Exercise text: Begin
Free Market Medicine


The problem of health care for the uninsured has been solved. The solution, as usual, lies in free markets. We have not had a free market in health care for many decades.

I am actually a part of a small, but growing, movement of doctors who have “opted out” of the third-party payment system and simply charge patients directly. No insurance contracts, no medicare, no medicaid, just direct payment at the time of service, from the person who receives the service.

The results? Throughout June and July of this year, my average charge was $37 per patient. Sounds affordable? Well, get this – that fee includes housecalls, some antibiotics and other medications dispensed, and lab fees.

Wait a minute, did that guy just say housecalls? Nobody does housecalls any more! Well, a doctor who employs free market principles can provide the kind of care that a patient wants, including housecalls. The patient is the customer, not the insurance company or the taxpayer.

By not contracting with third parties for payment, I do not have the kind of overhead that is needed to contend with those bureaucrats. Medical Economics magazine pegged the annual overhead for a family physician without obstetrics at roughly $272,000 per year in 2003. Mine is less than one tenth of that. A typical FP collects about 60% of his charges. I have collected 101%, due to tips. Yes, patients frequently tip me.

I calculated that if I charge $30 for something now, in order to come out the same, I would need to charge $107 if I had the same financial constraints as most doctors. I would have an extra $34 in overhead per patient, raising the fee to $64. Then to collect that $64, I would have to charge $107.

I can also offer generally same-day service, flexible hours, and adequate time with patients. I charge by time, so I am not financially pressured to gloss over issues or reschedule for later. I have even combined my office with my home. I call this Modern Medical Care with Old Time Service.

I am not really the first to be doing this; it was the typical practice model decades ago. There is a group of physicians, the Association of American Physicians and Surgeons, comprised of many like-minded doctors, that advocates just this sort of practice.

As far as morality is concerned, the free market approach is supremely ethical. Nobody has money confiscated from them, under threat of deadly force, to pay my fees for somebody else’s health care. That is the way Medicaid and Medicare work. My patients willingly pay me, and for the most part, they seem very grateful for the service they get.

One might think that America has free market health care, and that is our problem. After all, we are the only developed nation that yet lacks socialized medicine. How blessed we actually are, that we have not become completely socialized. After all, Canada’s own supreme court ruled in 2005 that their prohibition on private care “interferes with life and security of the person as protected by s. 7 of the [Canadian] Charter.” That was because people were dying on waiting lists.
Exercise text: End
Given entries: Begin
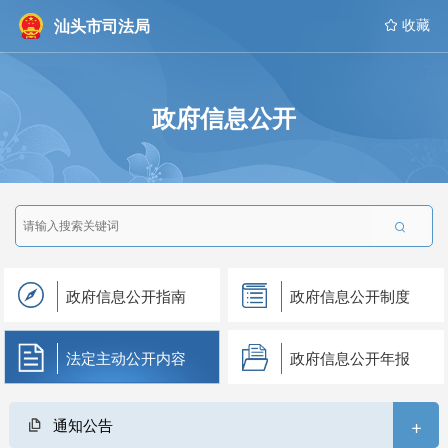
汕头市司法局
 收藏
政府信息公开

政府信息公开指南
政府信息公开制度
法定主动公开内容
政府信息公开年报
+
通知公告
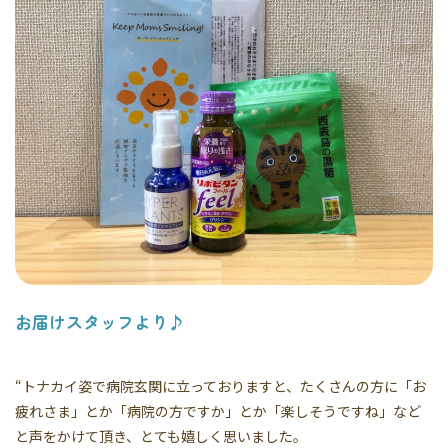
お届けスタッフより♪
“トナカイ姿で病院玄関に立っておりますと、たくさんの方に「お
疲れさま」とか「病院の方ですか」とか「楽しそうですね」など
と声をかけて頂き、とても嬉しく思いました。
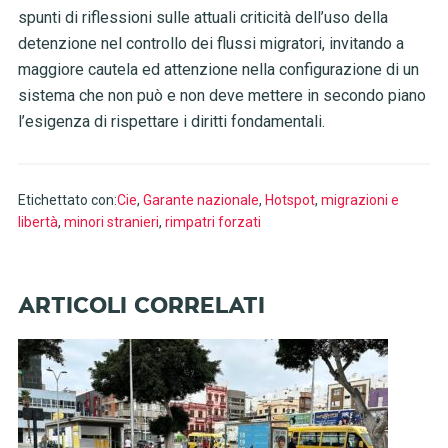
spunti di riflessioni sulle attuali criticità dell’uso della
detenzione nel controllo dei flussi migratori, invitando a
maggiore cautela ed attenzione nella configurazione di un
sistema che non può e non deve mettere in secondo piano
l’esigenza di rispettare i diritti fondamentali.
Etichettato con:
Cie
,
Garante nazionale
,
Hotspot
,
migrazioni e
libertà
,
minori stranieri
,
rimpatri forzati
Given entries: End
Given entries: Begin
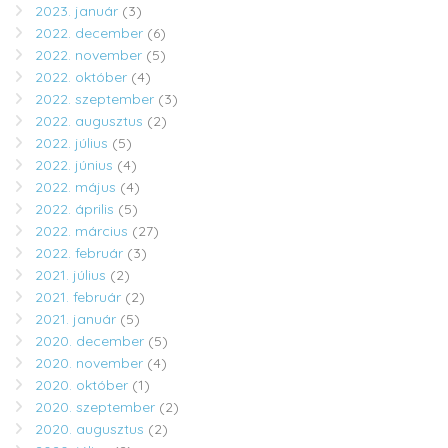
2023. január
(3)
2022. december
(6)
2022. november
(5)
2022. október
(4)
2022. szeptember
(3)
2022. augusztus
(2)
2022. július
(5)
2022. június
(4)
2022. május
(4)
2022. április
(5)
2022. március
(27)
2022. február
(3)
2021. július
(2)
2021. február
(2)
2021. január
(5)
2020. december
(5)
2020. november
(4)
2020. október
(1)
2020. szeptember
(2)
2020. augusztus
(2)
Given entries: End
Given entries: Begin
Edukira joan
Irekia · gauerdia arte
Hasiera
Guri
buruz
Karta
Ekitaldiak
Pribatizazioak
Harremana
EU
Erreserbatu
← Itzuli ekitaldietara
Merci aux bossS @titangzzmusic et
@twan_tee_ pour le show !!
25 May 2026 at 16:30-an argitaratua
Given entries: End
Required actions →
A. According to the article on free market medicine, why is the author not pressured to gloss over a patient's issues or reschedule them for later?
B. Please copy everything from "The problem of" down to "and lab fees." in the article on free market medicine, word for word.

Written answers →
A. The author charges by time, so there is no financial pressure to gloss over issues or reschedule them for later.

B.
The problem of health care for the uninsured has been solved. The solution, as usual, lies in free markets. We have not had a free market in health care for many decades.

I am actually a part of a small, but growing, movement of doctors who have “opted out” of the third-party payment system and simply charge patients directly. No insurance contracts, no medicare, no medicaid, just direct payment at the time of service, from the person who receives the service.

The results? Throughout June and July of this year, my average charge was $37 per patient. Sounds affordable? Well, get this – that fee includes housecalls, some antibiotics and other medications dispensed, and lab fees.